*** Opening of Supplied records ***

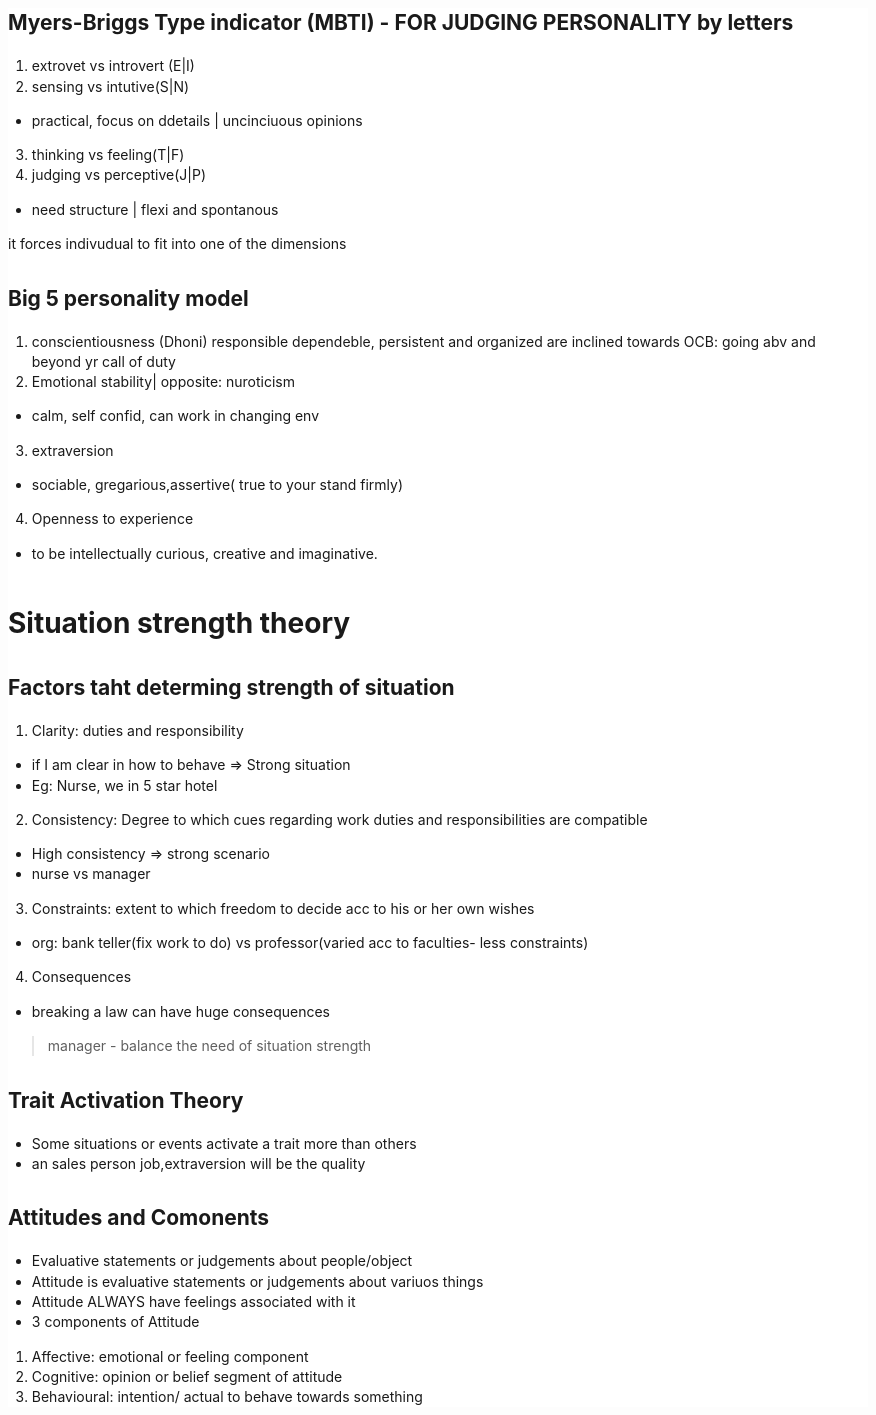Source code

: ## Myers-Briggs Type indicator (MBTI) - FOR JUDGING PERSONALITY by letters
1. extrovet vs introvert (E|I)
2. sensing vs intutive(S|N)
- practical, focus on ddetails | uncinciuous opinions
3. thinking vs feeling(T|F)
4. judging vs perceptive(J|P)
- need structure | flexi and spontanous

it forces indivudual to fit into one of the dimensions

## Big 5 personality model
1. conscientiousness (Dhoni)
responsible dependeble, persistent and organized
are inclined towards OCB: going abv and beyond yr call of duty
2. Emotional stability| opposite: nuroticism
- calm, self confid, can work in changing env
3. extraversion
- sociable, gregarious,assertive( true to  your stand firmly)
4. Openness to experience
- to be intellectually curious, creative and imaginative.

# Situation strength theory
## Factors taht determing strength of situation
1. Clarity: duties and responsibility
* if I am clear in how to behave => Strong situation
* Eg: Nurse, we in 5 star hotel
2. Consistency: Degree to which cues regarding work duties and responsibilities are compatible
* High consistency =>  strong scenario
* nurse vs manager
3. Constraints: extent to which freedom to decide acc to his or her own wishes
* org: bank teller(fix work to do) vs professor(varied acc to faculties- less constraints)
4. Consequences
* breaking a law can have huge consequences

> manager - balance the need of situation strength

## Trait Activation Theory
* Some situations or events activate a trait more than others
* an sales person job,extraversion will be the quality
## Attitudes and Comonents
* Evaluative statements or judgements about people/object
* Attitude is evaluative statements or judgements about variuos things
* Attitude ALWAYS have feelings associated with it
* 3 components of Attitude
1. Affective: emotional or feeling component
2. Cognitive: opinion or belief segment of attitude
3. Behavioural: intention/ actual to behave towards something


  



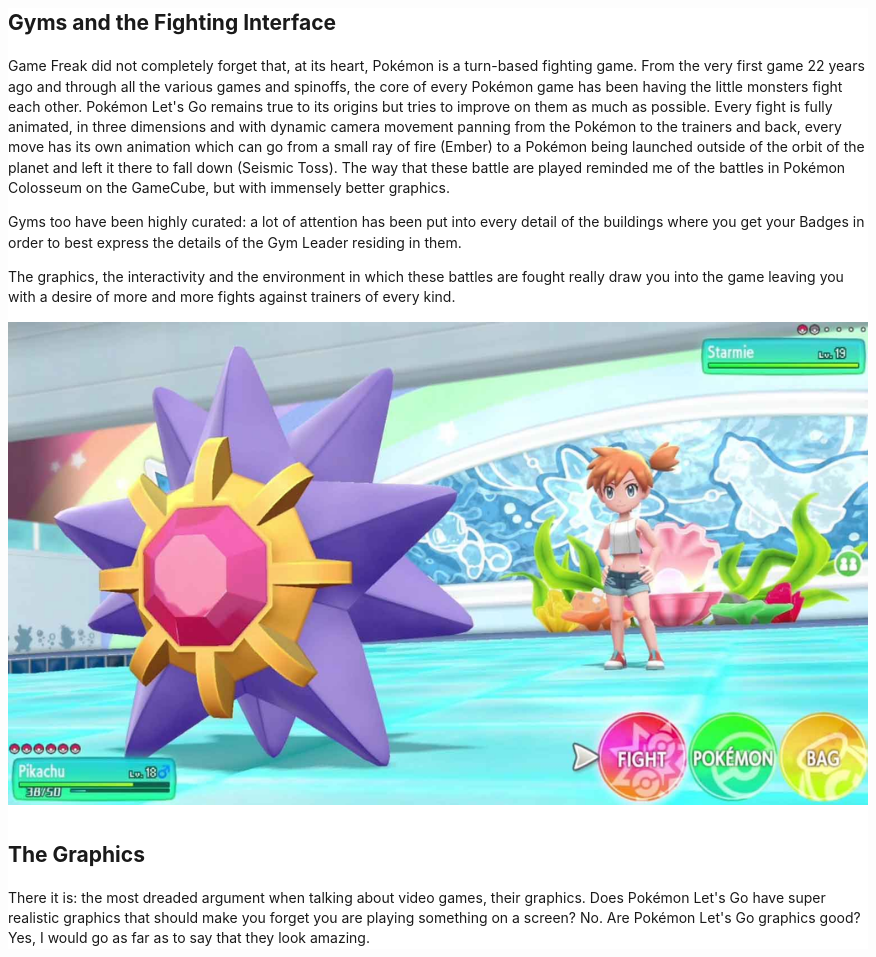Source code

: ## Gyms and the Fighting Interface

Game Freak did not completely forget that, at its heart, Pokémon is a turn-based fighting game. From the very first game 22 years ago and through all the various games and spinoffs, the core of every Pokémon game has been having the little monsters fight each other. Pokémon Let's Go remains true to its origins but tries to improve on them as much as possible. Every fight is fully animated, in three dimensions and with dynamic camera movement panning from the Pokémon to the trainers and back, every move has its own animation which can go from a small ray of fire (Ember) to a Pokémon being launched outside of the orbit of the planet and left it there to fall down (Seismic Toss). The way that these battle are played reminded me of the battles in Pokémon Colosseum on the GameCube, but with immensely better graphics.

Gyms too have been highly curated: a lot of attention has been put into every detail of the buildings where you get your Badges in order to best express the details of the Gym Leader residing in them.

The graphics, the interactivity and the environment in which these battles are fought really draw you into the game leaving you with a desire of more and more fights against trainers of every kind.

![Pokémon Let's Go Pikachu - Starmie](../images/pokemon-lets-go/starmie.jpg)

## The Graphics

There it is: the most dreaded argument when talking about video games, their graphics. Does Pokémon Let's Go have super realistic graphics that should make you forget you are playing something on a screen? No. Are Pokémon Let's Go graphics good? Yes, I would go as far as to say that they look amazing.
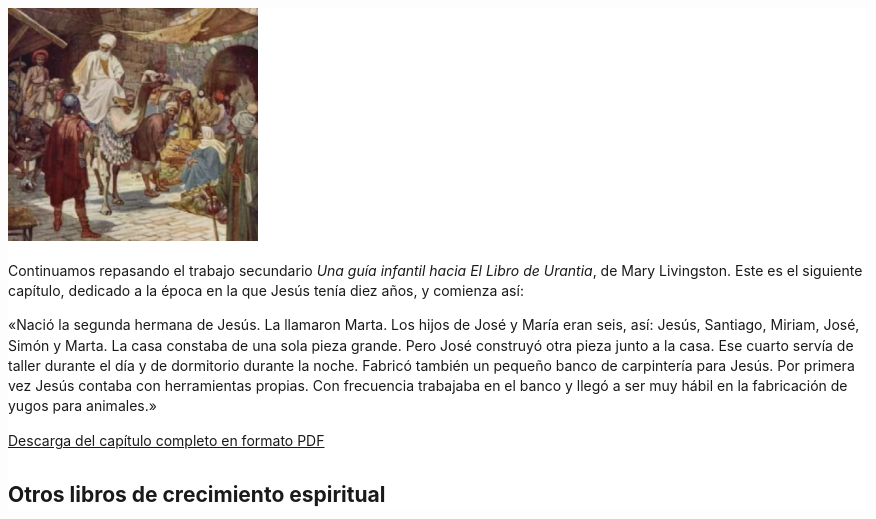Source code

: <img src="/image/article/Luz_y_Vida/LyV_2023_01/Jesus-a-los-10-anos.jpg" alt="Jesús a los 10 años" width="250">
</figure>

Continuamos repasando el trabajo secundario _Una guía infantil hacia El Libro de Urantia_, de Mary Livingston. Este es el siguiente capítulo, dedicado a la época en la que Jesús tenía diez años, y comienza así:

«Nació la segunda hermana de Jesús. La llamaron Marta. Los hijos de José y María eran seis, así: Jesús, Santiago, Miriam, José, Simón y Marta. La casa constaba de una sola pieza grande. Pero José construyó otra pieza junto a la casa. Ese cuarto servía de taller durante el día y de dormitorio durante la noche. Fabricó también un pequeño banco de carpintería para Jesús. Por primera vez Jesús contaba con herramientas propias. Con frecuencia trabajaba en el banco y llegó a ser muy hábil en la fabricación de yugos para animales.»

[Descarga del capítulo completo en formato PDF](http://aue.urantia-association.org/wp-content/uploads/sites/6/2022/12/015-Jesus-a-los-diez-anos.pdf)
<br style="clear:both" />

## Otros libros de crecimiento espiritual

<figure id="Figure_8" class="image urantiapedia image-style-align-left">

*** Close of Supplied records ***

» What to work on
Please give as a numbered list the lines starting at the one containing "## Trait Activation Theory" and ending at the one containing "judgements about people/object", leaving out any blank lines.

» Written solution
1. ## Trait Activation Theory
2. * Some situations or events activate a trait more than others
3. * an sales person job,extraversion will be the quality
4. ## Attitudes and Comonents
5. * Evaluative statements or judgements about people/object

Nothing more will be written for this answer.